Your extra-large dog will be safe in a metal dog crate so long as long as your pet fits comfortably inside and you take a few steps to ensure his comfort. Large and small dog owners report injuries to their dogs that occur not because of the crate, but because of the dog's behavior while inside it. Adding bumpers or padded covers inside the crate reduces or eliminates most metal crate injuries.
Common Injuries in Metal Crates
- Bloody or cut noses
- Broken teeth
- Tail injuries
- Fur rubbed off
- Bald spots
- Pinching of skin
How Dogs Get Injured Inside Metal Crates
Dogs wag their tails. But contrary to what owners may believe, dogs don’t control their tail wagging. When your dog wags his tail inside a crate, he can’t keep it from hitting the metal sides of the crate—often resulting in injuries to the tail.
Dogs may also bite or claw at the bars of their crate if they want out. This results in their breaking off teeth or bloodying their noses or paws.
Since dogs like to curl up or rub up against something when they sleep, their rubbing against metal bars may rub off fur or pinch skin. Putting a large or extra-large dog in a metal crate may cause more of these kinds of injuries simply because the dog has less room than a smaller animal and is more likely to contact the sides of the crate.

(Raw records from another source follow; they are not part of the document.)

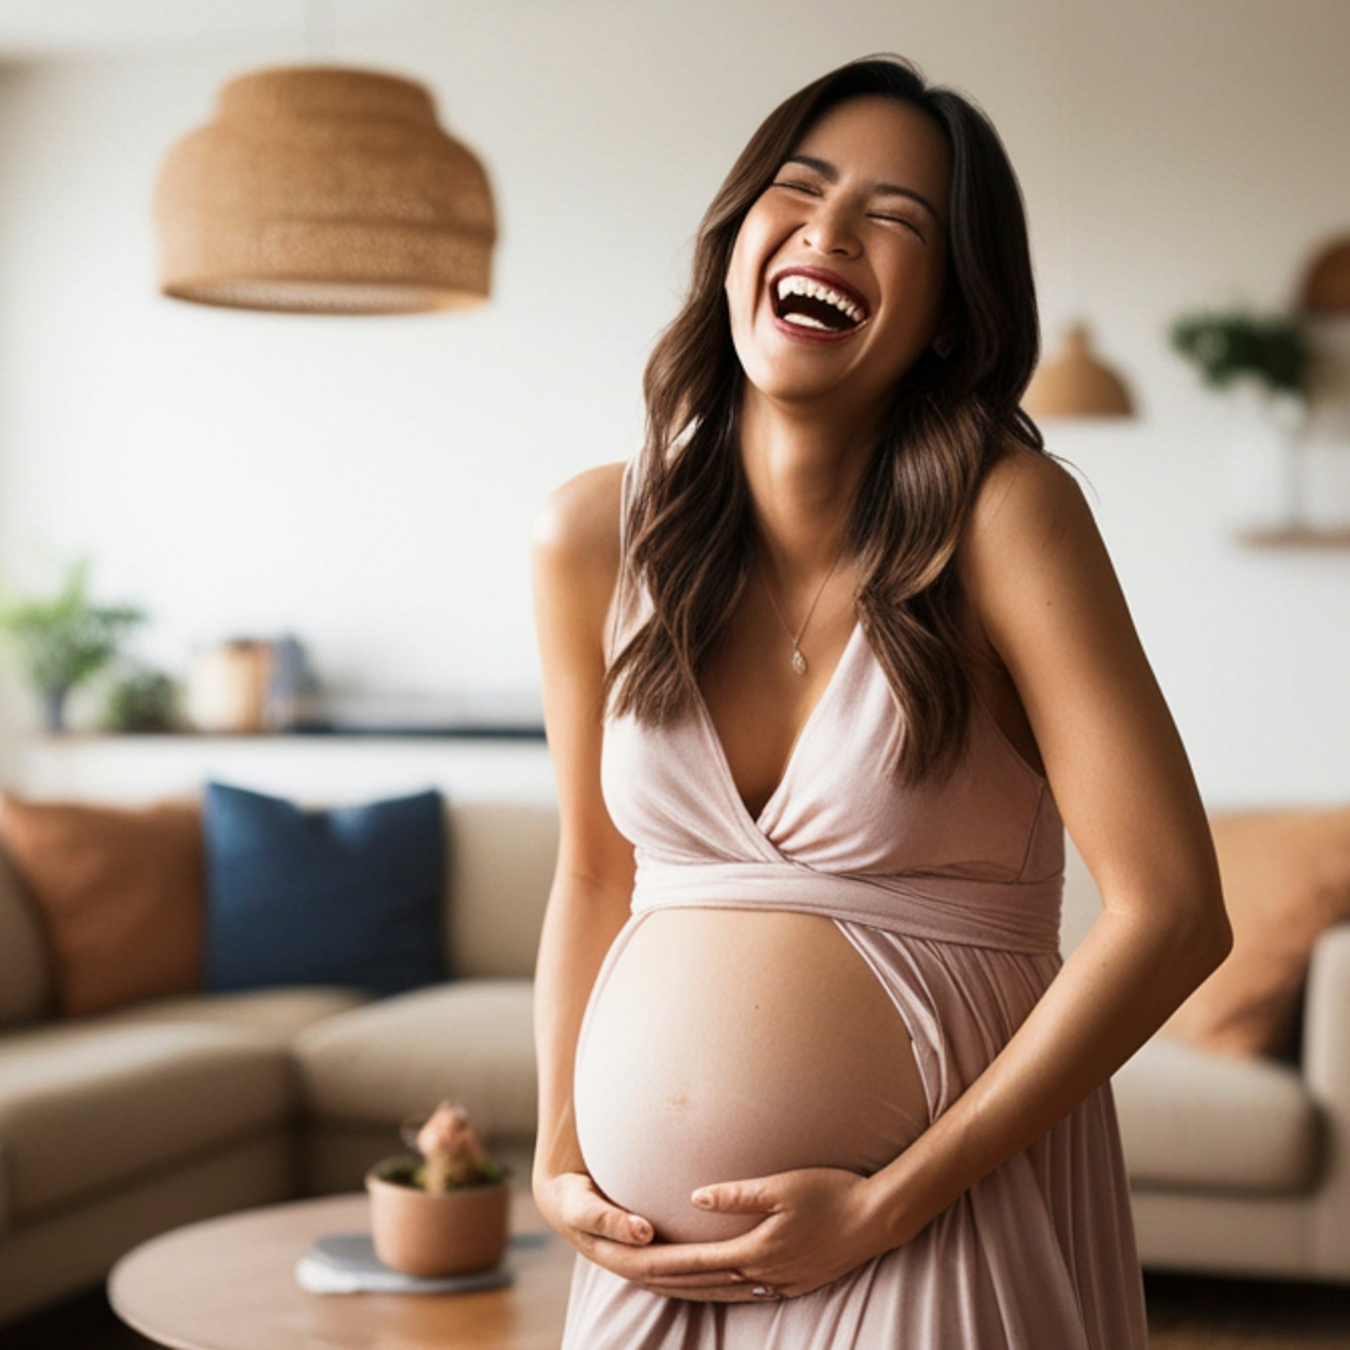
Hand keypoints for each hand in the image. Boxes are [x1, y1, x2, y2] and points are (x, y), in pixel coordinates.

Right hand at [531, 1168, 756, 1298]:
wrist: (559, 1197)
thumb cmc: (572, 1194)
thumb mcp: (581, 1204)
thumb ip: (608, 1218)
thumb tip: (643, 1232)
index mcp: (621, 1256)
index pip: (671, 1266)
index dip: (702, 1265)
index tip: (734, 1260)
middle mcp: (636, 1266)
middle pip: (687, 1279)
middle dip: (722, 1278)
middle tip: (761, 1272)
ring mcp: (643, 1265)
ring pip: (690, 1282)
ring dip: (723, 1283)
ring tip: (760, 1279)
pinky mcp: (649, 1257)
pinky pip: (686, 1273)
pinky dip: (712, 1275)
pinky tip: (738, 1272)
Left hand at [620, 1167, 892, 1302]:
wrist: (878, 1218)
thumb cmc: (832, 1193)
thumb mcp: (783, 1186)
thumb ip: (737, 1195)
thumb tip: (694, 1198)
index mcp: (755, 1251)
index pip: (693, 1262)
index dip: (657, 1261)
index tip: (627, 1260)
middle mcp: (761, 1275)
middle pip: (699, 1283)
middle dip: (660, 1280)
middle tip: (625, 1274)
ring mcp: (777, 1283)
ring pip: (718, 1293)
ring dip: (684, 1289)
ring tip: (652, 1284)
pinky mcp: (791, 1283)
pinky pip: (740, 1294)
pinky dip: (714, 1292)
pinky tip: (705, 1289)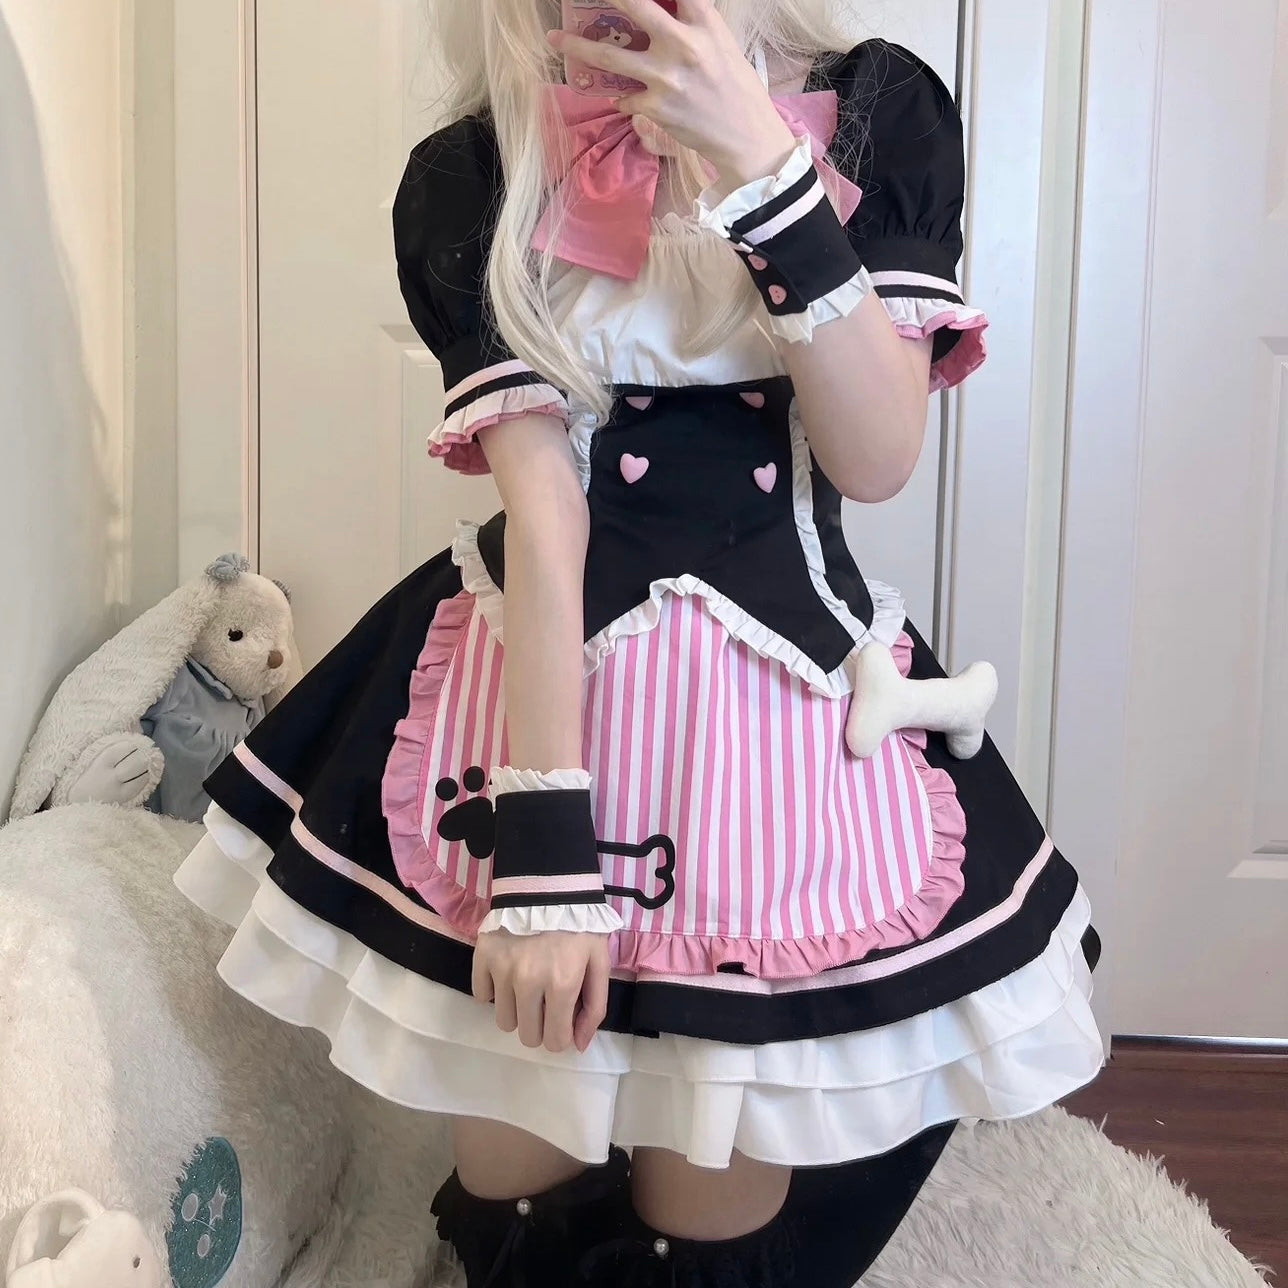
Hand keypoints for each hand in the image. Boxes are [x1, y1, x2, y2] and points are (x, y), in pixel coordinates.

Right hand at [472, 929, 610, 1052]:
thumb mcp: (599, 961)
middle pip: (526, 1036)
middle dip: (539, 1026)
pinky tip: (508, 972)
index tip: (562, 1019)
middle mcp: (529, 982)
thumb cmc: (579, 925)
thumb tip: (579, 1045)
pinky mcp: (482, 957)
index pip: (555, 1041)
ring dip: (517, 1009)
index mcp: (563, 984)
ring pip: (503, 1021)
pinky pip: (482, 995)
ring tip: (527, 985)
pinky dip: (493, 990)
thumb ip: (595, 1006)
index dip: (561, 1035)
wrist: (548, 883)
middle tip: (545, 1003)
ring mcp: (502, 970)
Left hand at [547, 0, 797, 186]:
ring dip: (577, 46)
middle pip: (634, 5)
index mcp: (703, 22)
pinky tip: (622, 95)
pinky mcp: (655, 107)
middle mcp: (682, 44)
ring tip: (555, 39)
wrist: (745, 135)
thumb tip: (663, 7)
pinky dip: (621, 95)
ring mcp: (665, 77)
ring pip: (609, 55)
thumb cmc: (736, 86)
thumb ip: (692, 21)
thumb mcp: (720, 42)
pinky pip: (624, 96)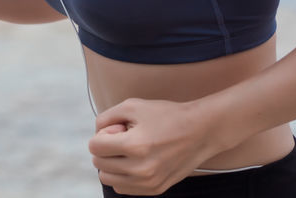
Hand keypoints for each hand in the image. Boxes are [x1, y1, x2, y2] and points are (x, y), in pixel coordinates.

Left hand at [89, 98, 220, 195]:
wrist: (200, 131)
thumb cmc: (166, 116)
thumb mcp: (132, 105)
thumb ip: (105, 117)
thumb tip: (95, 133)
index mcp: (135, 146)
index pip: (94, 148)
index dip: (101, 135)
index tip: (117, 129)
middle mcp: (141, 169)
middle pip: (99, 164)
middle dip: (105, 149)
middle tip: (124, 138)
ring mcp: (149, 182)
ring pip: (108, 179)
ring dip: (111, 164)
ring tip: (129, 151)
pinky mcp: (156, 189)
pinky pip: (123, 188)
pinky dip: (123, 176)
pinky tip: (135, 161)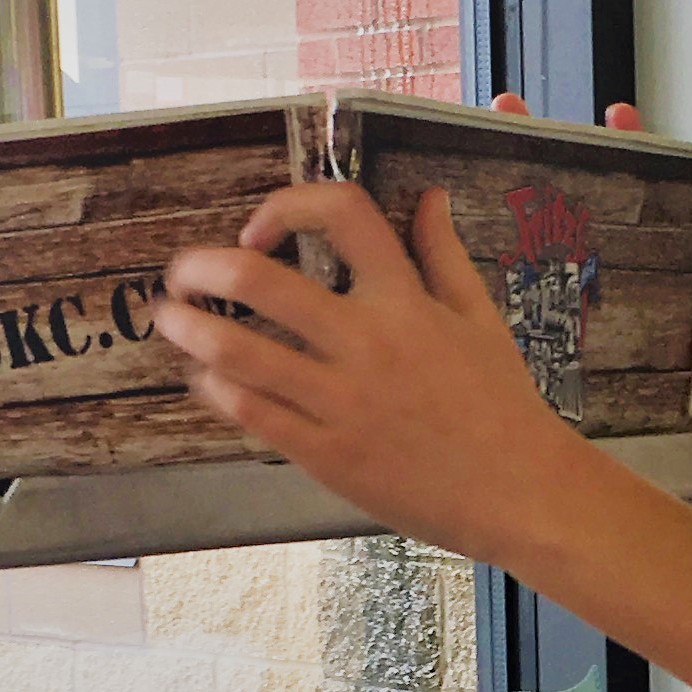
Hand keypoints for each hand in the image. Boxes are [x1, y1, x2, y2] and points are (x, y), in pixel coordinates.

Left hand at [154, 179, 590, 556]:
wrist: (519, 493)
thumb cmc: (502, 406)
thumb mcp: (480, 319)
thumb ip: (444, 255)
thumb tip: (427, 198)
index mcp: (405, 301)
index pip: (340, 216)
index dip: (287, 205)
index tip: (261, 229)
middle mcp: (366, 342)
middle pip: (259, 281)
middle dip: (202, 268)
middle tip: (183, 274)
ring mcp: (341, 401)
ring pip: (238, 352)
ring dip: (189, 328)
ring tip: (172, 318)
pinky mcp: (326, 454)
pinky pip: (251, 413)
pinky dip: (216, 389)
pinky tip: (207, 380)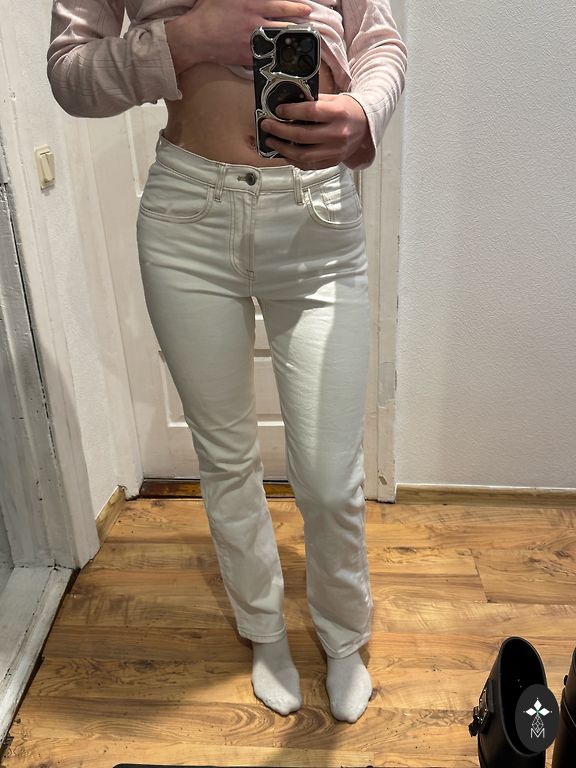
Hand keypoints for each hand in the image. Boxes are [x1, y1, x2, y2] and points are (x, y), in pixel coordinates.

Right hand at [167, 0, 312, 71]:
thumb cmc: (208, 11)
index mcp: (251, 3)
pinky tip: (285, 56)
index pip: (281, 5)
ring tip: (300, 40)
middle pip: (285, 24)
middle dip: (299, 25)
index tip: (306, 9)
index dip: (296, 8)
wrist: (197, 36)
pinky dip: (278, 56)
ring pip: (279, 41)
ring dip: (292, 40)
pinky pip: (268, 55)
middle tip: (308, 25)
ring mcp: (253, 40)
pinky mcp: (249, 55)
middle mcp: (255, 21)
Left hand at [259, 93, 371, 169]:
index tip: (278, 110)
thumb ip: (312, 103)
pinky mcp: (332, 162)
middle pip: (302, 135)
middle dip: (280, 130)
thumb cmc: (346, 111)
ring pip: (303, 155)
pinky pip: (308, 165)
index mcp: (338, 114)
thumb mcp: (333, 100)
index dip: (290, 111)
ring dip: (283, 148)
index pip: (310, 112)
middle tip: (266, 125)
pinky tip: (284, 153)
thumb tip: (286, 107)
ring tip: (271, 141)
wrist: (365, 128)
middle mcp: (338, 134)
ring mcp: (335, 151)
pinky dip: (293, 160)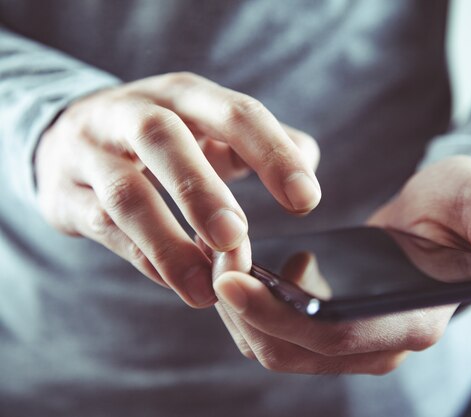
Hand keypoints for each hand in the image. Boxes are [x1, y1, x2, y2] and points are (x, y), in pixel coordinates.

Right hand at [35, 72, 320, 307]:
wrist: (73, 139)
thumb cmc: (165, 140)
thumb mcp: (210, 127)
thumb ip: (263, 143)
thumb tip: (307, 165)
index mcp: (184, 95)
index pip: (235, 113)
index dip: (273, 154)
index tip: (306, 201)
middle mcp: (133, 112)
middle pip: (164, 139)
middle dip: (202, 192)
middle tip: (236, 239)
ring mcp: (92, 151)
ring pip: (127, 194)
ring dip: (168, 243)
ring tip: (205, 288)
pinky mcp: (65, 194)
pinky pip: (104, 228)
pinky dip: (144, 259)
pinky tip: (177, 282)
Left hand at [209, 155, 470, 373]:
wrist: (447, 218)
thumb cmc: (466, 206)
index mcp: (416, 317)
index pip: (338, 336)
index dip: (279, 315)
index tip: (230, 279)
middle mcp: (383, 343)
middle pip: (293, 350)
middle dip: (243, 309)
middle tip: (212, 258)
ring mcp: (354, 343)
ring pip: (275, 349)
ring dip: (237, 311)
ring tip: (217, 260)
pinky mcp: (331, 331)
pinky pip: (274, 335)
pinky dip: (246, 309)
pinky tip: (233, 269)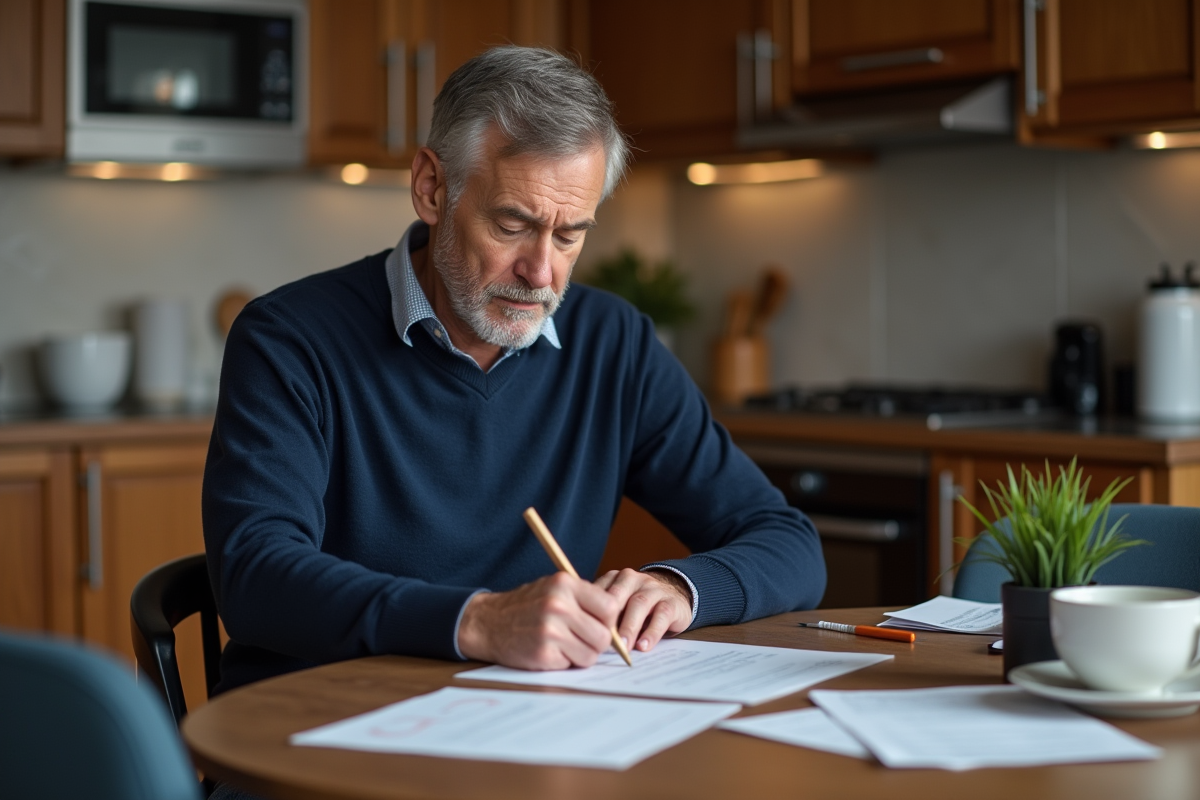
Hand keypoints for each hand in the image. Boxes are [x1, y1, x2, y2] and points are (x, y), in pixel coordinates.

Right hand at [457, 573, 621, 669]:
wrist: (488, 622)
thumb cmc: (526, 606)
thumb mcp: (554, 589)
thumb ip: (583, 600)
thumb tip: (617, 621)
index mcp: (565, 584)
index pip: (610, 607)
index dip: (608, 620)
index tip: (598, 624)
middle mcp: (559, 605)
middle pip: (604, 636)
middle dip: (597, 643)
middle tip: (582, 640)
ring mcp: (550, 630)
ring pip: (591, 654)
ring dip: (582, 655)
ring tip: (565, 645)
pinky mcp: (543, 653)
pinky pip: (572, 665)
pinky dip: (565, 662)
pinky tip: (550, 651)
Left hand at [594, 569, 692, 653]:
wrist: (675, 595)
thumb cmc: (638, 606)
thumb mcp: (620, 605)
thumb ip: (604, 614)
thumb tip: (586, 636)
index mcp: (615, 579)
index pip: (599, 593)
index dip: (591, 613)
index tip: (585, 632)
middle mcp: (633, 579)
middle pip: (617, 597)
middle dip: (609, 620)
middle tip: (602, 641)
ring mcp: (654, 589)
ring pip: (639, 604)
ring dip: (630, 627)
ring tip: (623, 647)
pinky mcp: (672, 602)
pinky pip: (661, 615)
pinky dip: (652, 632)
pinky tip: (644, 646)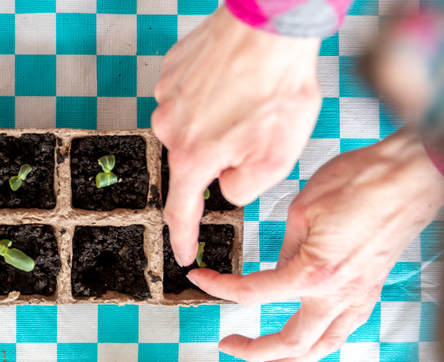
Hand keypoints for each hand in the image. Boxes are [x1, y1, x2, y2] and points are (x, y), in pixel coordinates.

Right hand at [152, 7, 321, 264]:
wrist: (269, 25)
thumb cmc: (277, 85)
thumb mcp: (277, 157)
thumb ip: (245, 188)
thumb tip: (227, 187)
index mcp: (193, 157)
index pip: (180, 210)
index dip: (183, 237)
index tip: (182, 253)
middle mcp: (169, 128)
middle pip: (193, 161)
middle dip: (219, 157)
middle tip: (253, 132)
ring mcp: (166, 97)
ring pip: (192, 127)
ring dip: (215, 124)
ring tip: (248, 101)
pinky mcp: (172, 71)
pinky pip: (188, 97)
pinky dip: (208, 98)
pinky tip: (234, 83)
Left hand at [188, 128, 443, 361]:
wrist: (411, 176)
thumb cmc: (362, 182)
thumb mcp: (302, 209)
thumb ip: (285, 248)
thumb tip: (279, 267)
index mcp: (313, 273)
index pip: (252, 294)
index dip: (218, 289)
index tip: (200, 279)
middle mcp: (338, 294)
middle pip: (290, 341)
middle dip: (254, 350)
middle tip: (228, 345)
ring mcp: (360, 295)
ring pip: (324, 346)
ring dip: (292, 361)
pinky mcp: (372, 288)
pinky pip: (344, 328)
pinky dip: (323, 341)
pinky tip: (312, 339)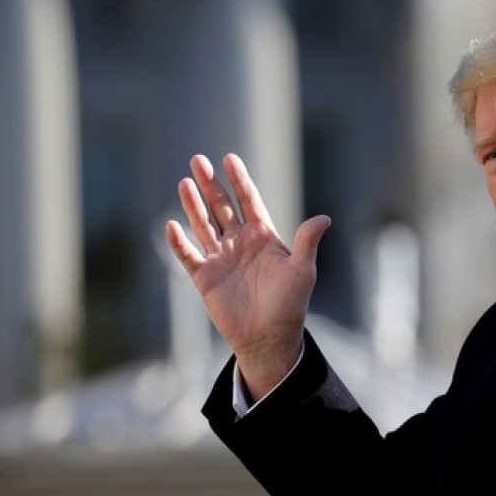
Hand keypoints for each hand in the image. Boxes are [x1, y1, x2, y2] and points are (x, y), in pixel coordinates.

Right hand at [165, 153, 330, 400]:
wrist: (269, 336)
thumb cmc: (290, 303)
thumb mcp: (302, 270)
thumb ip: (306, 242)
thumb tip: (324, 218)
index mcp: (263, 235)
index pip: (248, 200)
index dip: (239, 179)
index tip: (230, 158)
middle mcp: (240, 242)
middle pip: (221, 206)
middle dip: (210, 183)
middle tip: (198, 159)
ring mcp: (221, 258)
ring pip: (203, 224)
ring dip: (193, 204)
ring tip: (185, 182)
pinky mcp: (205, 277)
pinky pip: (188, 255)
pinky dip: (179, 241)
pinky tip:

Solutions for Preventing Injuries in Metal Crates
Using a metal crate is one of the best ways to keep your dog safe. You must make sure, however, to get a crate large enough for your dog to move about comfortably.
Also consider using "crate bumpers" that attach to the inside of the crate, usually with Velcro. Bumpers help reduce or eliminate most metal crate injuries by providing soft, thick padding to the lower section of the crate and covering the metal bars.
When possible, cover the crate on the outside with a towel, sheet or cloth. This will keep your dog from digging, pawing or attempting to get out of the crate to join in activity outside the crate.